- [Texte de lecture]:
+ + + +

Ta définition "au pif" correspond à peu de choses près à celle que propose Anne Besson, qui je pense est parmi les rares à avoir vraiment réfléchi de manière approfondie à la question. Selon elle, la fantasy repose avant tout sur un "monde secondaire", ce qui la distingue justement de la science-fiction où les choses, pour exotiques et étranges qu'elles soient, sont très clairement de notre univers. C'est une définition simple et efficace, qui permet d'ailleurs d'exclure, d'office, Roland furieux, les récits médiévaux, les récits mythologiques. De même, Star Wars, par sa petite phrase traditionnelle d'ouverture, s'exclut du champ de la fantasy et se rattache à la science-fiction (et, oui, ça ne tient qu'à ça !).

Pour autant je ne suis pas satisfait par cette définition, peut-être parce que j'ai envie de ne pas pouvoir être mis en défaut pour avoir inclus Lovecraft à la liste des auteurs de fantasy... Mais aussi pour d'autres raisons, bien meilleures, que j'exposerai plus loin.

- Tikidiki : je dois dire que j'ai été ravi par cet angle d'approche que je n'avais jamais considéré. Il y a clairement, dans la fantasy, surtout dans la fantasy tolkienienne (amont et aval), une dimension de "pastiche" de l'épopée médiévale. Mais cette fois, que faire, par exemple, de la sword and sorcery, qui ne rentre pas du tout dans cette logique ? Conan ne rentre pas dans un rapport de miroir littéraire déformant avec l'épopée médiévale. Je trouve que c'est un concept efficace, en tout cas, ce rapport à l'épopée médiévale. C'est clairement une idée que je serais heureux de te voir creuser (toi ou quelqu'un d'autre, d'ailleurs !).

- Widor : la distinction que tu mentionnes, et qui je crois est imputable à Tzvetan Todorov, me semble surtout concerner le fantastique et le merveilleux. Il me semble que ceci ne capture pas suffisamment précisément la fantasy. Par ailleurs, il me semble que dans Lovecraft, même s'il y a des relents de l'ancienne littérature fantastique à la Edgar Allan Poe, le pas est clairement franchi : toutes ces entités sont d'une certaine manière réelle, et si les protagonistes peuvent douter, les lecteurs, qui connaissent les connexions entre les différentes nouvelles, ne sont pas dupes.

De manière générale, je ne suis pas entièrement emporté par cette proposition. Les deux consensus que tu proposes (et qu'Irwin me semble plus ou moins reprendre) me paraissent tous deux faire problème. A partir de quel moment un univers est-il imaginaire ? L'univers de Conan, l'univers de Tolkien, correspondent à notre univers et le prolongent plus qu'ils ne s'en distinguent (c'est d'autant plus saisissant dans Conan, avec les Pictes, l'Atlantide, etc. ; et dans les Contes Perdus plus encore) ; de même qu'Harry Potter, Lovecraft, etc. Je fatigue un peu et je n'ai plus trop l'énergie d'argumenter ici, mais un univers est rapidement imaginaire à partir du moment où il est alternatif. Une uchronie, par exemple, correspondrait assez bien à un univers imaginaire ; pas sûr pour autant qu'on puisse y reconnaître de la fantasy.

+ + + +

- [Données]:
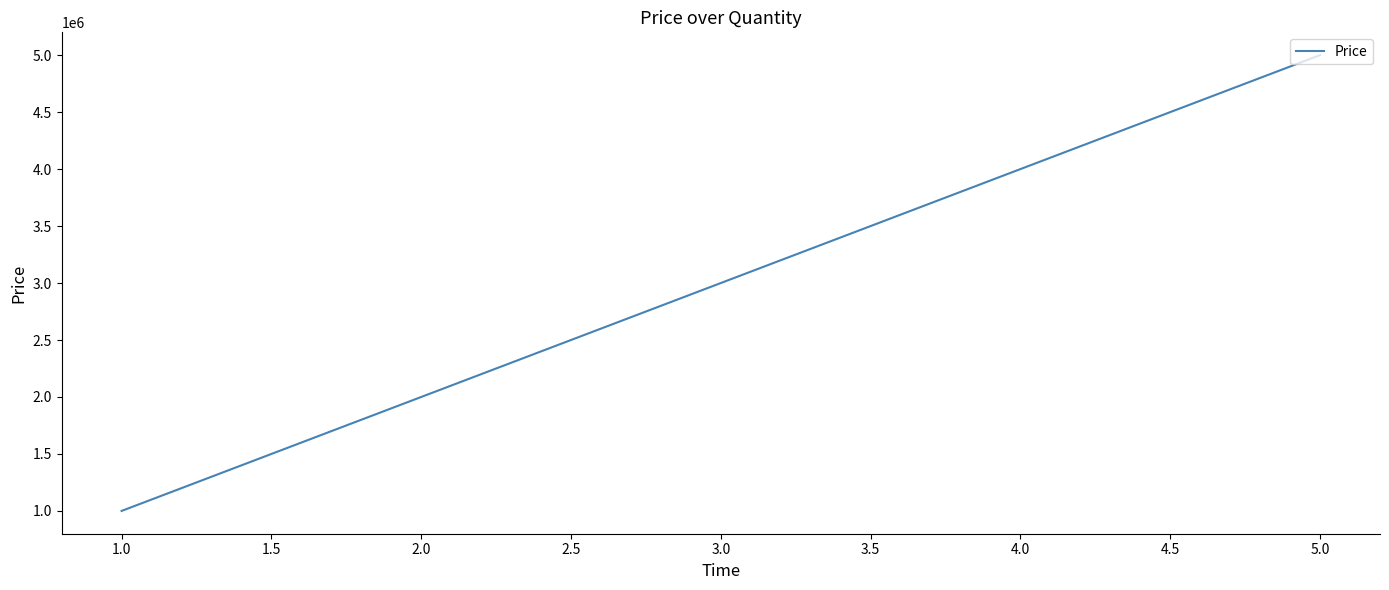

What is the maximum value shown in the chart?

5000000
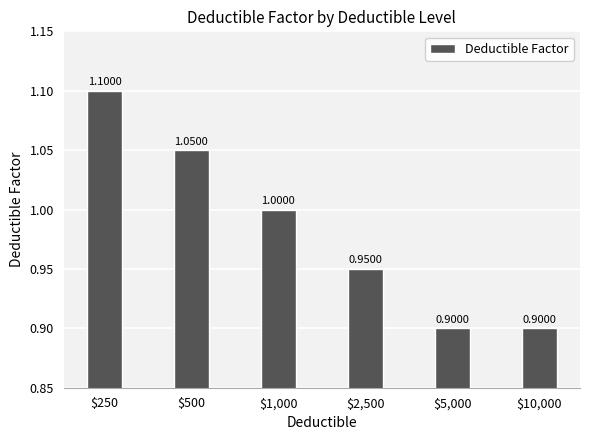

What is the average value?

1.0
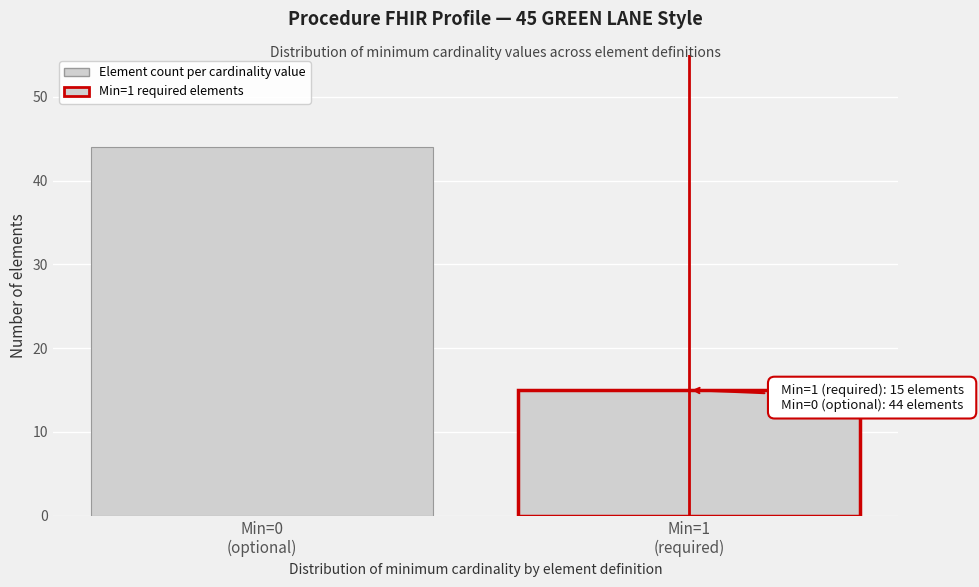

Reading right to left, list all the values displayed in this chart.

15	44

+ + + +

- [Consignes]:
• a. Recopiez fidèlement le passage du texte sur la fantasy qui s'ouvre sur les mots « Pour autant je » et se clôt sur « j'exposerai plus loin. ».
• b. Dites si chacun des énoncés suivants concorde avec le texte sur la fantasy, en répondant par oui ou par non et en citant textuellement les mots du texte qui tranchent : (i) Selon Anne Besson, la fantasy repose avant tout sur un monde secondaire. (ii) L'auteur attribue à Edgar Allan Poe la distinction mentionnée par Widor. (iii) L'auteur estime que Conan entretient un rapport de miroir littéraire déformant avec l'épopée médiévale.

- [Réponses attendues]:
• a.
Pour autant je ne suis pas satisfait par cette définition, peut-être parce que j'ai envie de ne pas pouvoir être mis en défaut pour avoir inclus Lovecraft à la liste des auteurs de fantasy... Mais aussi pour d'autres raisons, bien meilleures, que j'exposerai plus loin.

• b.
(i) Oui : « Selon elle, la fantasy repose avant tout sur un "monde secondaire" ».
(ii) Non : « la distinction que tu mentionnes, et qui je crois est imputable à Tzvetan Todorov ».
(iii) Non : « Conan ne rentre pas dans un rapport de miroir littéraire déformant avec l'épopée médiévale ».